Problems where the output is continuous, like a number (eg price prediction), are regression problems. Like classification it is a supervised learning problem. We assume a model up to a set of parameters:

\(y = g(x|\theta)\)

where \(g(\circ)\) is the model, a regression function or discriminant, and \(\theta\) are its parameters. The ML program optimizes the parameters \(\theta\), such that the approximation error is minimized. The model may be linear, or if that is too restrictive, a quadratic or higher order polynomial, or any other nonlinear function.

Sometimes in regression we don’t want the output to be an absolute numeric value, we want a ranking in, eg, a recommendation system.

Unsupervised learning

In unsupervised learning we have only input data, we are not learning a pre-existing mapping to an output, we are aiming to find regularities in the input.

There is a structure to the input space such that certain patterns occur more often than others, and we want to see what generally happens and what does not. In statistics, this is called density estimation. One method for density estimation is clustering, where the aim is to find clusters or groupings of input. (p. 11)

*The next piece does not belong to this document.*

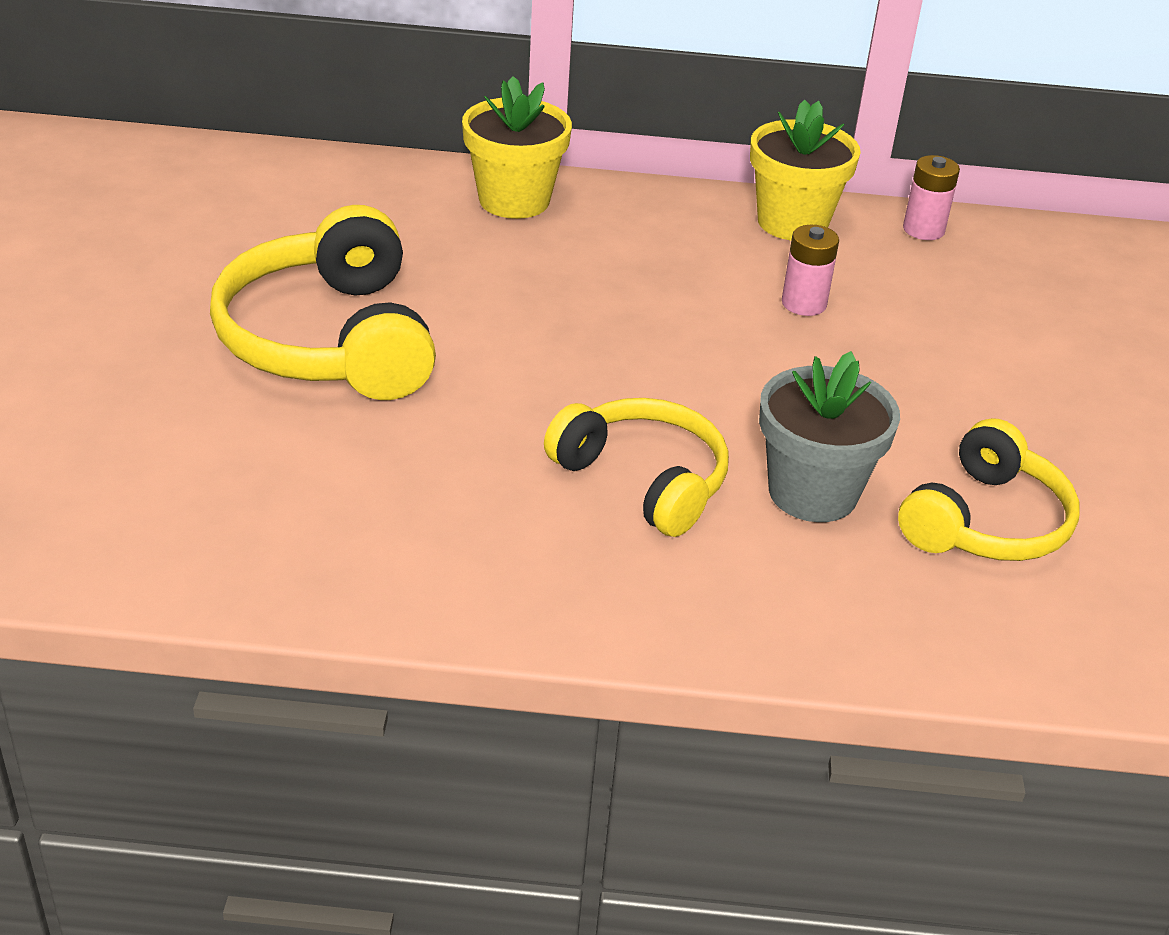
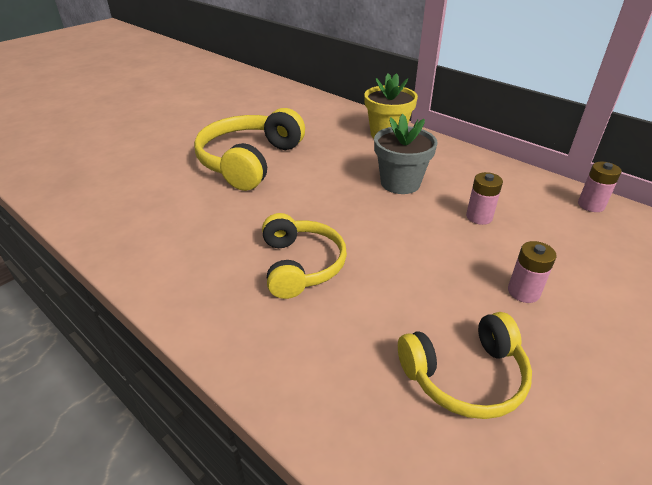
camera: 40 degrees right, 0 degrees up
yellow flower pot [750,100,861,240] -> none
grey flower pot [759,351,900,522] -> grey flower pot moved to [374,114,438,194]
none -> pink battery [508,241,556,303]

Sample applications include customer segmentation, document clustering (where similar documents in a corpus, eg news reports, are grouped by the words they share).

Reinforcement Learning

In some applications, the output of the system is a sequence of actions. In such a case, a single action is not important; what is important is the policy that is the sequence of correct actions to reach the goal. There is no such thing as the best action in any intermediate state; an action is good if it is part of a good policy. In such a case, the machine learning program should be able to assess the goodness of policies and learn from past good action sequences to be able to generate a policy. Such learning methods are called reinforcement learning algorithms. (p. 12)

Game playing and robot navigation are good examples. It can be complicated by partially observable or multi-agent Task Environments.

The chapter gives a very cursory history of some milestones and precursors to ML, noting that the process of induction is fundamental to human reasoning more generally, and scientific design. But we have so much data now that it is hard to make such inductive reasoning formally over large datasets without computational help, this is where ML comes in.

Unsurprisingly, the methods that shape ML have come from those earlier formal inductive reasoning approaches in other domains:

In statistics, going from particular observations to general descriptions is called inference, and learning is called estimation. Classification is called discriminant analysis… In engineering, classification is called pattern recognition.

Over time, it has been realized in the neural network community that most neural network learning algorithms have their basis in statistics - for example, the multilayer perceptron is another class of nonparametric estimator - and claims of brain-like computation have started to fade. (p. 14)

The chapter reviews how the field of ML bumps up against high performance computing, data privacy and security, model interpretability and trust, and data science.